I believe that spirituality needs to integrate some element of this part of experience in order to have any relevance or do any good in the world.
Our society and world is so deeply connected that there is no longer a way to disconnect from the impact we have and the impact the world makes on us.
Unless you are a monk or nun who lives on their own up a mountain and grows all their own food, your life is a chaotic mess of interconnectedness.
When we connect with things we take our subconscious behaviours, energies and resonance into every interaction.
Creating safe space to unpack, allow, explore and distill these parts of experience is fundamental to reducing our resistance to being able to connect with ourselves, each other and the world in a sincere, truthful and heartful way.
This has started to get some traction in the world of spirituality – the concept of waking down is becoming a thing that people are aware of and I hope that that continues to build.
This will open the door for people who have got trauma to access a sense of spirituality, without feeling like they are bad practitioners for not being able to sit still with themselves.
It will also offer a fundamentally deeper form of awakening. As well as connecting to the forces outside of us that shape our Universe we can access a radical level of acceptance that opens the door to experiencing the entirety of being human as a beautiful and joyful expression of life force.
In my experience, going through this process together with shared practices is also a lot more fun than sitting on a cushion beating ourselves up for not being able to still our minds.
The practice itself becomes a conduit for connection and joy.

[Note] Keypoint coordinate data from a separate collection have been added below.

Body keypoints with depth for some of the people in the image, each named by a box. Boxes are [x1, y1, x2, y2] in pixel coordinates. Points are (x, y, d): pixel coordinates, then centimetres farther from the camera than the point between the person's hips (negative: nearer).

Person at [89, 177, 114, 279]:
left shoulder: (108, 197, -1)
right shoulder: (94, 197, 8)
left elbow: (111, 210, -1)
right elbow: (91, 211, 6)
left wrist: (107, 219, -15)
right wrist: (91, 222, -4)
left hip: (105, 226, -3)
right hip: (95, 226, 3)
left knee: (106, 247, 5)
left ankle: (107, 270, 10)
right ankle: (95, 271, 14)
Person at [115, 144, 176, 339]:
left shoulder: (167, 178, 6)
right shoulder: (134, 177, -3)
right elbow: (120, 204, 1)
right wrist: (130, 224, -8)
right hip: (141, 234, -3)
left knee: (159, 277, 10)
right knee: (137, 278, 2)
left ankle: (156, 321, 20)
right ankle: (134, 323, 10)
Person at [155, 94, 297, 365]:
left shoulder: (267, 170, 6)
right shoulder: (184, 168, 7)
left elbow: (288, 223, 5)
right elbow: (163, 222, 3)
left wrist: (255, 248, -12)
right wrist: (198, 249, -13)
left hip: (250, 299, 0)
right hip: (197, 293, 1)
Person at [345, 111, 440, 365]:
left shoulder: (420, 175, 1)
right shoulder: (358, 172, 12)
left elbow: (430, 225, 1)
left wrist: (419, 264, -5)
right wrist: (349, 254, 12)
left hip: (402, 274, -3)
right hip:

“If we were all to sit in a circle and confess our sins, we would laugh at each other for lack of originality.” Kahlil Gabrin
The deeper we have reintegrated our shadows, the more we are able to access our life force, joy and connection. Also, the more we are able to hold space for other people to up to the darkest parts of their psyche and emotions and connect with each other in that space.
Somewhere between the human capacity to heal, connect, be creative and be full of eros; and the meditative skill of being able to slow down, accept things as they are and be present with this immediate moment lies a magical and joyful part of experience that can be incredibly beautiful.
In this part of experience we lose our sense of self, not by destroying it, but by connecting into the part of experience where we are all inextricably connected to each other. By losing our sense of self-consciousness.
This is how we will access true joy in ourselves and create a fairer, more equal word for everyone, not based on what our minds believe that we should do but based on our hearts innate and natural desires to exist in harmony in a community where we are all safe and we feel seen, loved and respected.